Bridging the Gap: Aligning GP and Patient Priorities
The encouraging reality is that GP and patient priorities are more complementary than they appear.
Patients want:
Time to tell their story
Empathy and compassion
Continuity of care
Advocacy
GPs want:
Improved access
Better outcomes for patients
Reduced workload pressures
Effective collaboration
At the core, both groups are seeking person-centred care delivered by a skilled, compassionate and well-integrated team.
To achieve this, several enablers stand out:
Clear role definitions and governance
Transparent referral pathways and boundaries
Ongoing supervision, development and upskilling
Operational leadership within PCNs
Structured evaluation of impact
Patient education to build trust and awareness
Feedback mechanisms that guide improvement
These conditions help ARRS roles deliver meaningful capacity, clinical quality and relational care, rather than introducing duplication, fragmentation or confusion.

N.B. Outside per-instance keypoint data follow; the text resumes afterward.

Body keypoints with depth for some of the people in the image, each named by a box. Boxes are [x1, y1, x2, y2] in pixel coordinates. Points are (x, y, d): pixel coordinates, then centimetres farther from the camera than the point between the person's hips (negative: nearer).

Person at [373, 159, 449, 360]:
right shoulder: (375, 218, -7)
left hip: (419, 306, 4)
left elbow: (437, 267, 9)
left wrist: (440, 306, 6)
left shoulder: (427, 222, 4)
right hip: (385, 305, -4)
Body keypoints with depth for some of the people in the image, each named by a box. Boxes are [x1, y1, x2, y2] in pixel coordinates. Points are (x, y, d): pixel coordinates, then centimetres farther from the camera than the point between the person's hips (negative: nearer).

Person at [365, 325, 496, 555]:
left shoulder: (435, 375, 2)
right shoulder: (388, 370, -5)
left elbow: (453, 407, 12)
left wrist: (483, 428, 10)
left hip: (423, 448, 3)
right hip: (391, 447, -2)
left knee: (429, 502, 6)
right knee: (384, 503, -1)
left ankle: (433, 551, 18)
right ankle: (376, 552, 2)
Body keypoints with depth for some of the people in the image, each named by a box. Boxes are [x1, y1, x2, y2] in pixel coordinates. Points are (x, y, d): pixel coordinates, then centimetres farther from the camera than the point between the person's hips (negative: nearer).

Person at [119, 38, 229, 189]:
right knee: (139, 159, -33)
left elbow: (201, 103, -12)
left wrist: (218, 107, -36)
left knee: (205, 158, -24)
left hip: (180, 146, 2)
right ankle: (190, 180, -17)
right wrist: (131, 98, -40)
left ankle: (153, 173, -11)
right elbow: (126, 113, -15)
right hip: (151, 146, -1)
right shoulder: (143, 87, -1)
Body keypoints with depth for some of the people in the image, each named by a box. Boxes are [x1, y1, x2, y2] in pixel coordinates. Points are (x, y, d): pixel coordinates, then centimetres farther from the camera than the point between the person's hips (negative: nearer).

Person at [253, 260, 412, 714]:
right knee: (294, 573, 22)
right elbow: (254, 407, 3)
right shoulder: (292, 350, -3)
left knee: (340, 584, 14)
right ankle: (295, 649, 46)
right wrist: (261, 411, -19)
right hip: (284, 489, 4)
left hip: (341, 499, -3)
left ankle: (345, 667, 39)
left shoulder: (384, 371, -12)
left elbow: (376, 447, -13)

A Shared Vision for Modern Primary Care
My research, shaped by the voices of GPs, practice managers, ARRS professionals, patients and carers, highlights a fundamental truth:
The multi-professional workforce is not a temporary solution; it is the future of primary care.
ARRS has created the foundation for a new model of general practice, one that is team-based, holistic, inclusive and able to respond to the wide and varied needs of local populations.

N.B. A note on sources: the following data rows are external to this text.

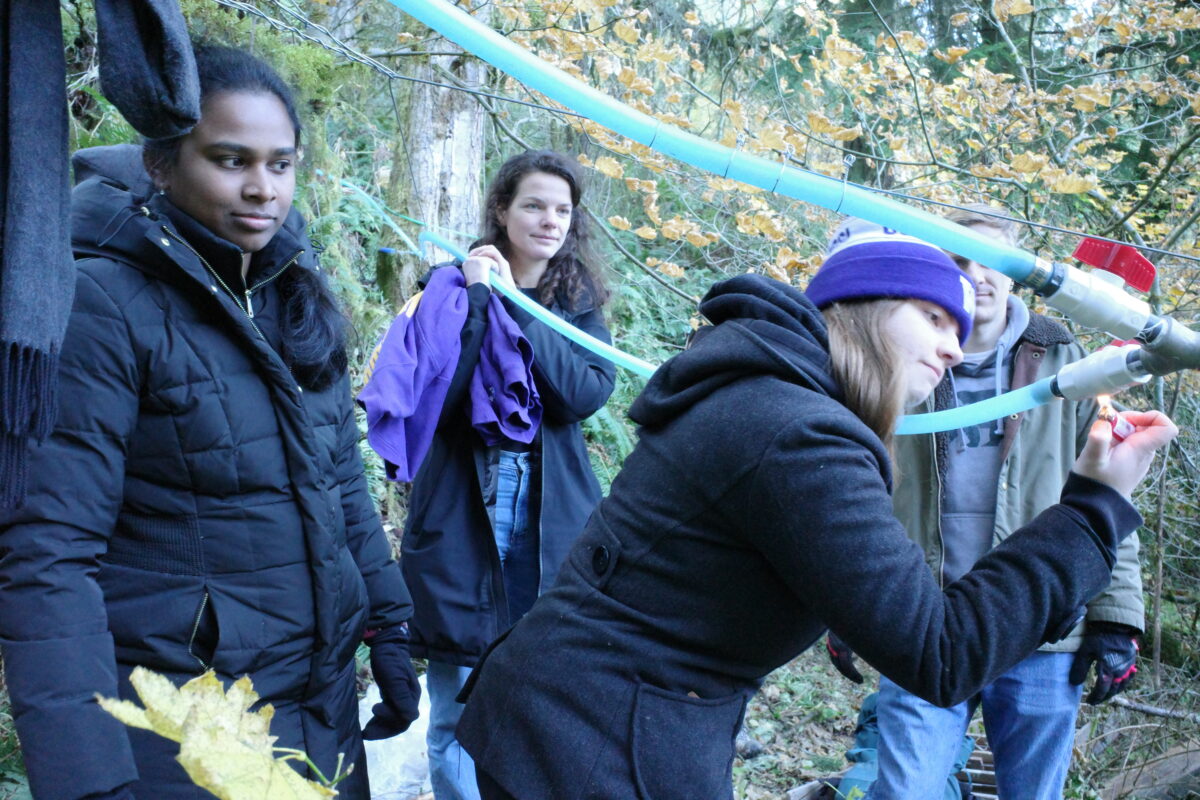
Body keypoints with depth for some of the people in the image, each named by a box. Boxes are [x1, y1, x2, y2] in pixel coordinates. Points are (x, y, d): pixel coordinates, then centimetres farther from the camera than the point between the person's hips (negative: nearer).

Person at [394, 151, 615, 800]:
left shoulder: (578, 302, 9)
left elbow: (589, 393, -10)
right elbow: (434, 395, -14)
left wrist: (516, 304, -13)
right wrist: (477, 297, -16)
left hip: (551, 523, 2)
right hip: (461, 523, -2)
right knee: (457, 712, 4)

If we continue to embed these roles with clarity, support and purpose, we can build primary care systems that are:
More resilient
More equitable- addressing health inequalities
Person-centred
More sustainable
Above all, we can create services where people feel heard, supported and connected, and where GPs are freed to do what they do best.
As we continue this journey, the message is clear:
Keep listening:
To GPs
To clinicians.
To patients.
And to the needs of our communities.
Only by understanding these perspectives can we realise the full potential of ARRS and the multidisciplinary teams that are shaping the future of primary care.